EXCERPT TO READ =>
——

Common Loss Functions and Frequently Used Model Evaluation Metrics

1 Loss Function

1.1 0~1 Loss

$$L(y_{i},f(x_{i}))=\begin{Bmatrix}
1 & y_{i}\neq f(x_{i})\\
0& y_{i}=f(x_{i})
\end{Bmatrix}$$

The 0-1 loss is simple and easy to understand, and is commonly used in classification tasks. If the predicted label matches the labeled data, the loss is 0; otherwise, it is 1. Of course, if the requirement of exact equality is considered too strict, it can be relaxed by taking the absolute difference between the actual value and the predicted value.

——

ASSIGNMENT 1 => Rewrite the lines of the listing as a numbered list, beginning with its first line and continuing through the line containing "Widensolen avec Hazaël", with both ends included, no blank lines, and no pictures.

Transcribed page contents =>
——

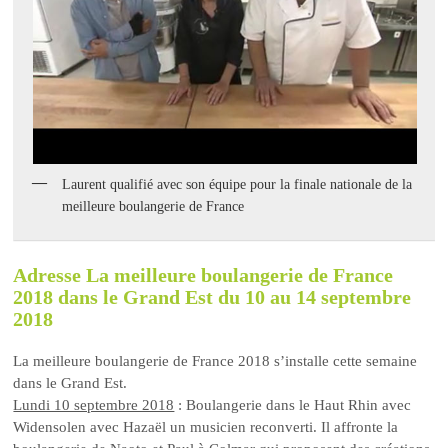
Laurent qualifié avec son équipe pour la finale nationale de la
meilleure boulangerie de France
Adresse La meilleure boulangerie de France
2018 dans le Grand Est du 10 au 14 septembre
2018
La meilleure boulangerie de France 2018 s’installe cette semaine
dans le Grand Est.
Lundi 10 septembre 2018
: Boulangerie dans le Haut Rhin avec
Widensolen avec Hazaël un musicien reconverti. Il affronte la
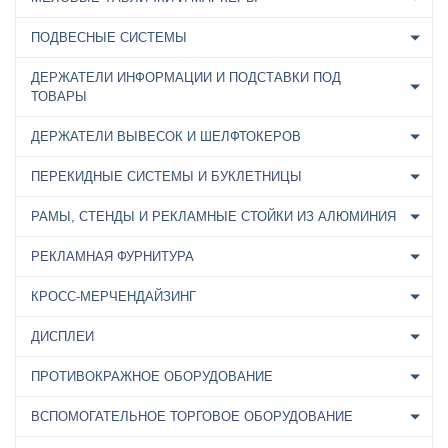
ПОДВЕСНЫЕ СИСТЕМЫ
ДЕРЖАТЕЛИ ИНФОРМАЦИИ И ПОДСТАВКИ ПОД
ТОВАРЫ
ДЕРЖАТЕЛИ ВЫВЕСОК И ШЕЛФТОКЕРОВ
ПЕРЕКИДНЫЕ СИСТЕМЫ И БУКЛЕТНИЦЫ
РАМЫ, СТЕНДЫ И РЕКЛАМНЫЕ СТОЙКИ ИЗ АЛЮМИНИЯ
РЕКЛАМНАЯ ФУРНИТУРА
КРОСС-МЕРЧЕНДАЙЗИНГ
ДИСПЛЕИ
ПРОТИВОКРАЖНОЕ ОБОРУДОВАНИЕ
ВСПОМОГАТЕЛЬНОЕ ТОРГОВОЕ ОБОРУДОВАНИЕ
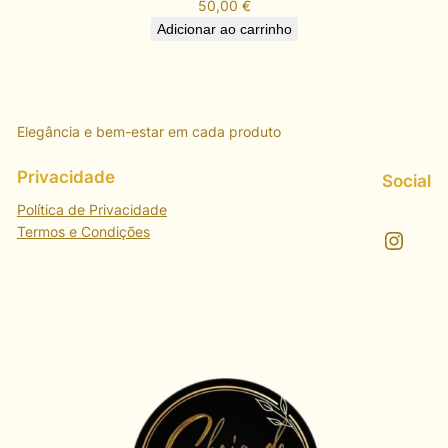
50,00
€
Adicionar ao carrinho
Elegância e bem-estar em cada produto
Privacidade
Social
Política de Privacidade
Termos e Condições
Instagram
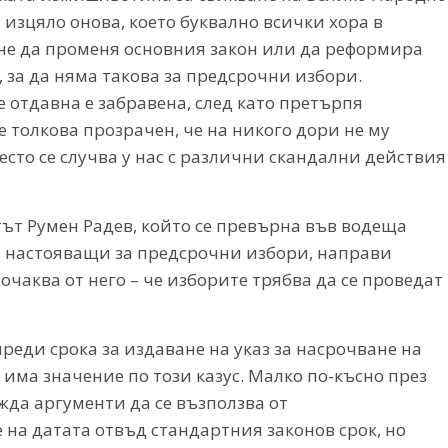
 изцяло онова, което буквално всички хора в
 не да променя основния закон или да реформира
, за да няма такова за предсрочни избори.
 отдавна е забравена, след като претърпя
 толкова прозрачен, че на никого дори не му
есто се случва у нас с различни скандални действия
ът Румен Радев, който се превърна във водеща
, настояващи за предсрочни избори, направи
очаква от него – че изборите трябва да се проведат
реди срока за издаване на указ за насрочване на
има значение по този казус. Малко по-късно през
жда аргументи да се възползва от
на датата отвъд стандартния законов срок, но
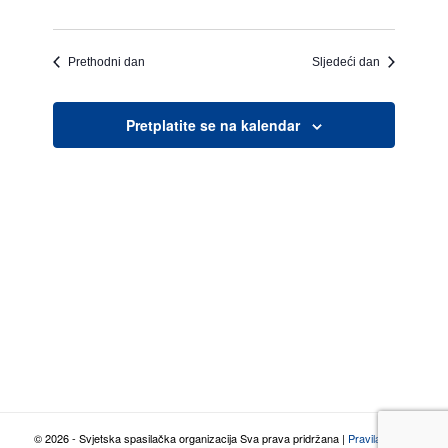
Prethodni dan
Sljedeći dan
Pretplatite se na kalendar
© 2026 - Svjetska spasilačka organizacija Sva prava pridržana |
Pravila o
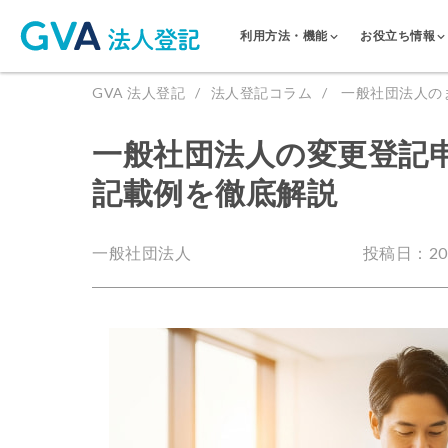
利用方法・機能
お役立ち情報
GVA 法人登記
法人登記コラム
一般社団法人の
一般社団法人の変更登記
記載例を徹底解説
一般社団法人
投稿日：2025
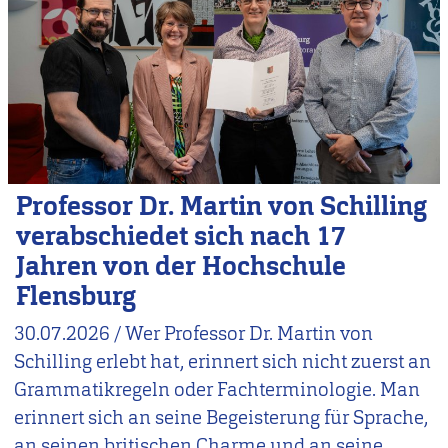
Professor Dr. Martin von Schilling
verabschiedet sich nach 17
Jahren von der Hochschule
Flensburg
30.07.2026
/
Wer Professor Dr. Martin von
Schilling erlebt hat, erinnert sich nicht zuerst an
Grammatikregeln oder Fachterminologie. Man
erinnert sich an seine Begeisterung für Sprache,
an seinen britischen Charme und an seine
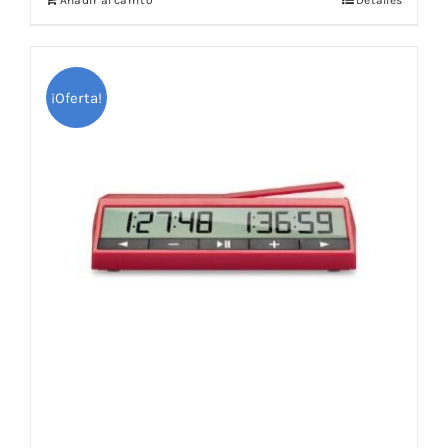
Añadir al carrito
Detalles
¡Oferta!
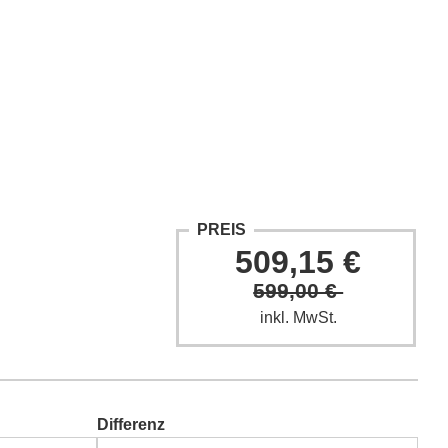
ntakt
Fach-Beiträge
FAQ
PREIS
509,15 €
599,00 €
inkl. MwSt.
Differenz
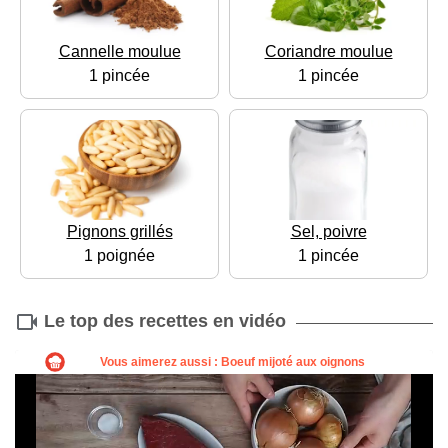
Cannelle moulue
Coriandre moulue
1 pincée
1 pincée
Pignons grillés
Sel, poivre
1 poignée
1 pincée
Le top des recettes en vidéo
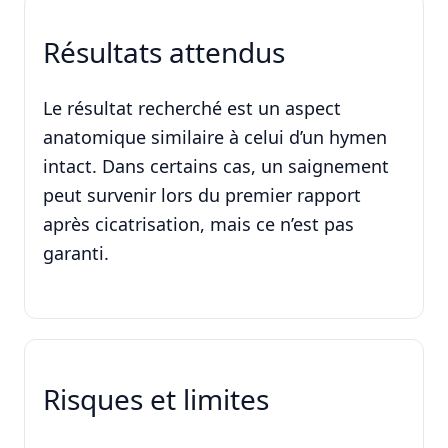
Résultats attendus
Le résultat recherché est un aspect
anatomique similaire à celui d’un hymen
intact. Dans certains cas, un saignement
peut survenir lors du premier rapport
après cicatrisation, mais ce n’est pas
garanti.
Risques et limites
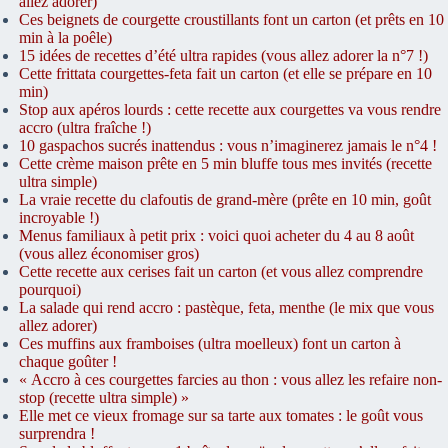
allez adorer)
Ces beignets de courgette croustillants font un carton (et prêts en 10
min à la poêle)
15 idées de recettes d’été ultra rapides (vous allez adorer la n°7 !)
Cette frittata courgettes-feta fait un carton (et elle se prépare en 10
min)
Stop aux apéros lourds : cette recette aux courgettes va vous rendre
accro (ultra fraîche !)
10 gaspachos sucrés inattendus : vous n’imaginerez jamais le n°4 !
Cette crème maison prête en 5 min bluffe tous mes invités (recette
ultra simple)
La vraie recette du clafoutis de grand-mère (prête en 10 min, goût
incroyable !)
Menus familiaux à petit prix : voici quoi acheter du 4 au 8 août
(vous allez économiser gros)
Cette recette aux cerises fait un carton (et vous allez comprendre
pourquoi)
La salade qui rend accro : pastèque, feta, menthe (le mix que vous
allez adorer)
Ces muffins aux framboises (ultra moelleux) font un carton à
chaque goûter !
« Accro à ces courgettes farcies au thon : vous allez les refaire non-
stop (recette ultra simple) »
Elle met ce vieux fromage sur sa tarte aux tomates : le goût vous
surprendra !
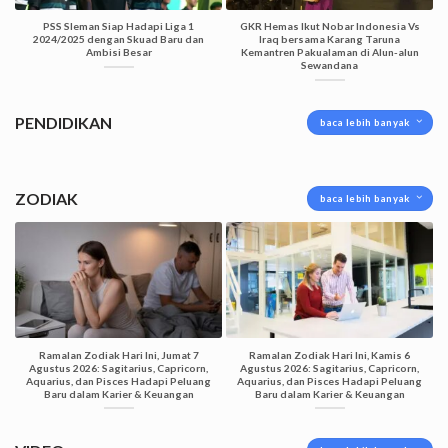
PSS Sleman Siap Hadapi Liga 1
GKR Hemas Ikut Nobar Indonesia Vs
2024/2025 dengan Skuad Baru dan
Iraq bersama Karang Taruna
Ambisi Besar
Kemantren Pakualaman di Alun-alun
Sewandana
PENDIDIKAN
baca lebih banyak
ZODIAK
baca lebih banyak
Ramalan Zodiak Hari Ini, Jumat 7
Ramalan Zodiak Hari Ini, Kamis 6
Agustus 2026: Sagitarius, Capricorn,
Agustus 2026: Sagitarius, Capricorn,
Aquarius, dan Pisces Hadapi Peluang
Aquarius, dan Pisces Hadapi Peluang
Baru dalam Karier & Keuangan
Baru dalam Karier & Keuangan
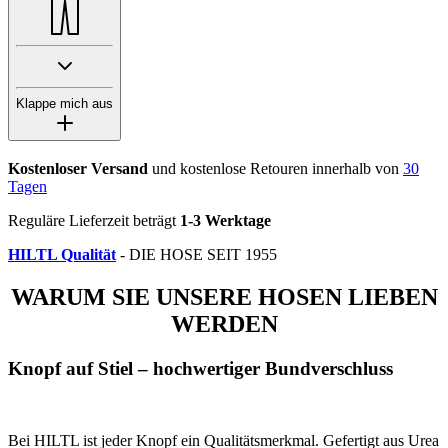
Klappe mich aus
Kostenloser Versand
und kostenlose Retouren innerhalb von
30
Tagen
Reguläre Lieferzeit beträgt
1-3 Werktage
HILTL Qualität
- DIE HOSE SEIT 1955
WARUM SIE UNSERE HOSEN LIEBEN
WERDEN
Knopf auf Stiel – hochwertiger Bundverschluss
Bei HILTL ist jeder Knopf ein Qualitätsmerkmal. Gefertigt aus Urea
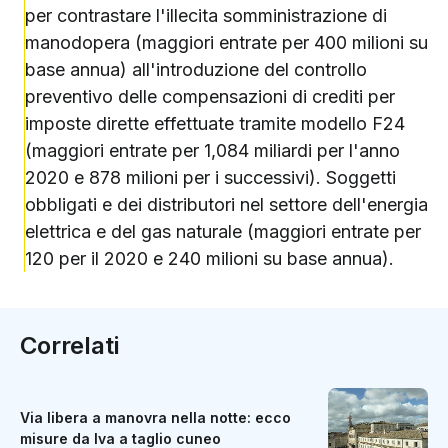
per contrastare l'illecita somministrazione di
manodopera (maggiori entrate per 400 milioni su
base annua) all'introduzione del controllo
preventivo delle compensazioni di crediti per
imposte dirette effettuate tramite modello F24
(maggiori entrate per 1,084 miliardi per l'anno
2020 e 878 milioni per i successivi). Soggetti
obbligati e dei distributori nel settore dell'energia
elettrica e del gas naturale (maggiori entrate per
120 per il 2020 e 240 milioni su base annua).
Correlati
Via libera a manovra nella notte: ecco
misure da Iva a taglio cuneo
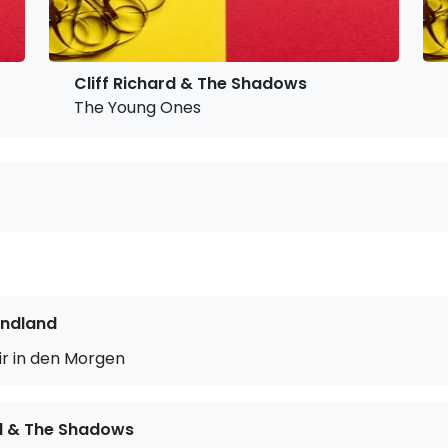
Cliff Richard & The Shadows
The Young Ones
ndland
ir in den Morgen
rd & The Shadows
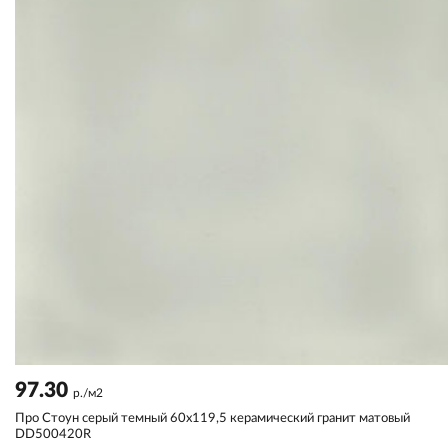
97.30
р./м2
Про Стоун серый темный 60x119,5 керамический гранит матовый
DD500420R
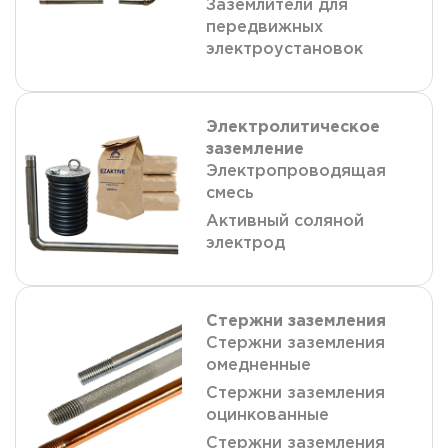
Заземлители для
передвижных
электроустановок
Электролитическое
заземление
Электропроводящая
смесь
Активный соляной
электрод
Стержни заземления
Стержни заземления
омедненные
Стержни заземления
оцинкованные
Стержни заземления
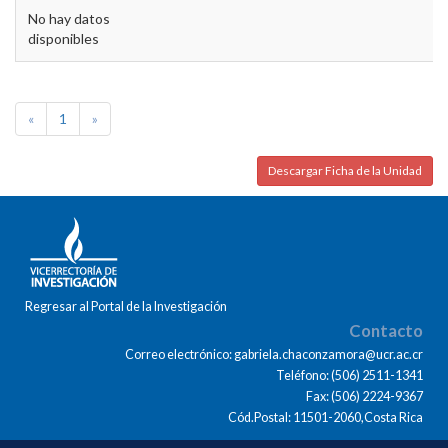
No hay datos
disponibles
«
1
»
Descargar Ficha de la Unidad
Regresar al Portal de la Investigación
Contacto
Correo electrónico: gabriela.chaconzamora@ucr.ac.cr
Teléfono: (506) 2511-1341
Fax: (506) 2224-9367
Cód.Postal: 11501-2060,Costa Rica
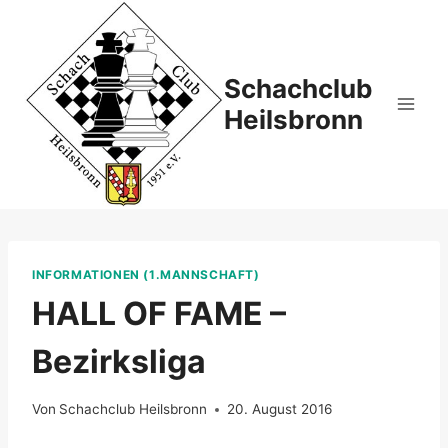
Zum
Inhalt
springen
Schachclub
Heilsbronn
INFORMATIONEN (1.MANNSCHAFT)
HALL OF FAME –
Bezirksliga
Von
Schachclub Heilsbronn
20. August 2016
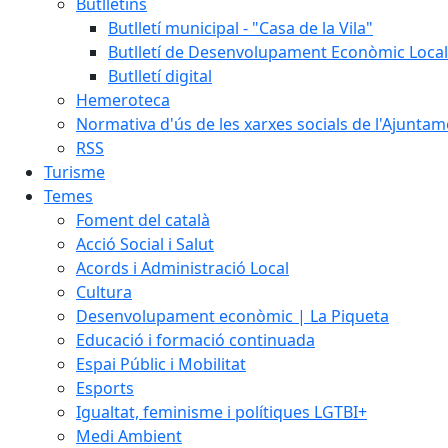
Butlletins
Butlletí municipal - "Casa de la Vila"
Butlletí de Desenvolupament Econòmic Local
Butlletí digital
Hemeroteca
Normativa d'ús de les xarxes socials de l'Ajunta
RSS
Turisme
Temes
Foment del català
Acció Social i Salut
Acords i Administració Local
Cultura
Desenvolupament econòmic | La Piqueta
Educació i formació continuada
Espai Públic i Mobilitat
Esports
Igualtat, feminisme i polítiques LGTBI+
Medi Ambient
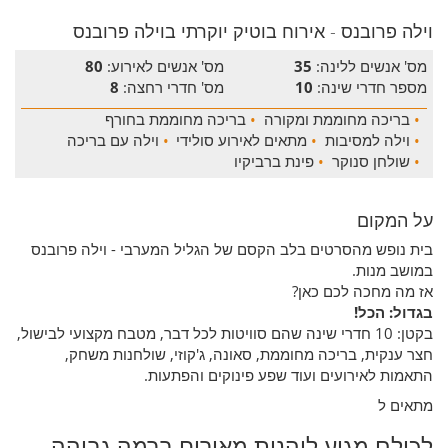
וילה פרובנס - אירוח בוטיק יוקרתי בוילה פרובנס
מס' אנשים ללינה:
35
מס' אנשים לאירוע:
80
מספר חדרי שינה:
10
מס' חדרי רחצה:
8
•
בריכה מחוממת ומקורה
•
בריכה מחוממת בחורף
•
וילה למסיבות
•
מתאים לאירוע סולידי
•
וילה עם בריכה
•
שולחן סנוקר
•
פינת ברביקיו
על המקום
בית נופש מהסרטים בלב הקסם של הגליל המערבי - וילה פרובנס
במושב מנות.
אז מה מחכה לכם כאן?
בגדול: הכל!
בקטן: 10 חדרי שינה שהם סוויטות לכל דבר, מטבח מקצועי לבישול,
חצר ענקית, בריכה מחוממת, סאונה, ג'קוזי, שולחנות משחק,
התאמות לאירועים ועוד שפע פינוקים והפתעות.
מתאים ל
לכולם מגיע ליהנות מאירוח ברמה גבוהה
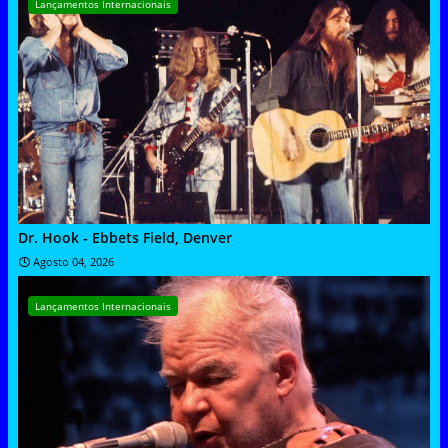
Lançamentos Internacionais
Dr. Hook - Ebbets Field, Denver
Agosto 04, 2026
Lançamentos Internacionais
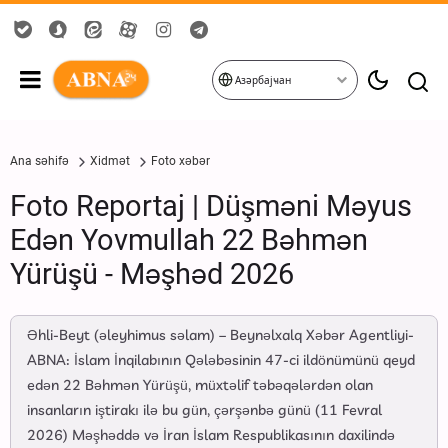
Азәрбајҹан
Ana səhifə
Xidmət
Foto xəbər
Foto Reportaj | Düşməni Məyus
Edən Yovmullah 22 Bəhmən
Yürüşü - Məşhəd 2026
Əhli-Beyt (əleyhimus səlam) – Beynəlxalq Xəbər Agentliyi-
ABNA: İslam İnqilabının Qələbəsinin 47-ci ildönümünü qeyd
edən 22 Bəhmən Yürüşü, müxtəlif təbəqələrdən olan
insanların iştirakı ilə bu gün, çərşənbə günü (11 Fevral
2026) Məşhəddə və İran İslam Respublikasının daxilində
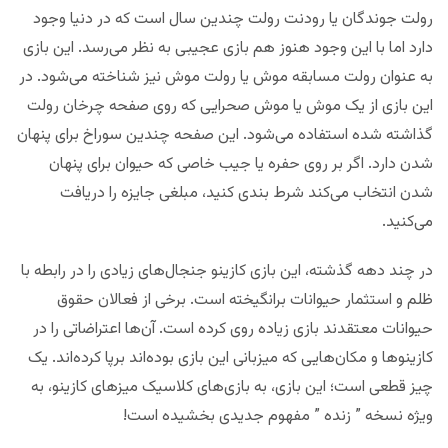
رولت جوندگان یا رودنت رولت چندین سال است که در دنیا وجود
دارد اما با این وجود هنوز هم بازی عجیبی به نظر می‌رسد. این بازی
به عنوان رولت مسابقه موش یا رولت موش نیز شناخته می‌شود. در
این بازی از یک موش یا موش صحرایی که روی صفحه چرخان رولت
گذاشته شده استفاده می‌شود. این صفحه چندین سوراخ برای پنهان
شدن دارد. اگر بر روی حفره یا جیب خاصی که حیوان برای پنهان
شدن انتخاب می‌کند شرط بندی کنید، مبلغی جایزه را دریافت
می‌کنید.
در چند دهه گذشته، این بازی کازینو جنجال‌های زیادی را در رابطه با
ظلم و استثمار حیوانات برانگیخته است. برخی از فعالان حقوق
حیوانات معتقدند بازی زیاده روی کرده است. آن‌ها اعتراضاتی را در
کازینوها و مکان‌هایی که میزبانی این بازی بوده‌اند برپا کرده‌اند. یک
چیز قطعی است؛ این بازی، به بازی‌های کلاسیک میزهای کازینو، به
ویژه نسخه ” زنده ” مفهوم جدیدی بخشیده است!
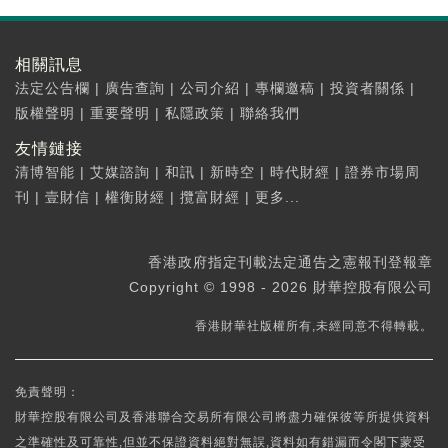
相關訊息
法定公告欄
|
廣告查詢
|
公司介紹
|
專欄邀稿
|
投資者關係
|
版權聲明
|
重要聲明
|
私隱政策
|
聯絡我們
友情鏈接
清博智能
|
艾媒諮詢
|
和訊
|
新時空
|
時代財經
|
證券市場周
刊
|
壹財信
|
權衡財經
|
攬富財經
|
更多...
香港政府指定刊載法定通告之憲報刊登報章
Copyright © 1998 - 2026 財華控股有限公司
香港財華社版權所有,未經同意不得轉載。
免責聲明：
財華控股有限公司及香港聯合交易所有限公司將盡力確保彼等所提供資料
之準確性及可靠性,但並不保證資料絕對無誤,資料如有錯漏而令閣下蒙受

——

ASSIGNMENT 2 => Copy the whole text on loss functions word for word.

YOUR RESPONSE 1 =>
1. Laurent qualifié avec son équipe pour la finale nationale de la
2. meilleure boulangerie de France
3. Adresse La meilleure boulangerie de France
4. 2018 dans le Grand Est du 10 au 14 septembre
5. 2018
6. La meilleure boulangerie de France 2018 s’installe cette semaine
7. dans le Grand Est.
8. Lundi 10 septembre 2018
9. : Boulangerie dans le Haut Rhin avec
10. Widensolen avec Hazaël un musicien reconverti. Il affronte la

YOUR RESPONSE 2 =>
Common Loss Functions and Frequently Used Model Evaluation Metrics

1 Loss Function

1.1 0~1 Loss

$$L(y_{i},f(x_{i}))=\begin{Bmatrix}
1 & y_{i}\neq f(x_{i})\\
0& y_{i}=f(x_{i})
\end{Bmatrix}$$

The 0-1 loss is simple and easy to understand, and is commonly used in classification tasks. If the predicted label matches the labeled data, the loss is 0; otherwise, it is 1. Of course, if the requirement of exact equality is considered too strict, it can be relaxed by taking the absolute difference between the actual value and the predicted value.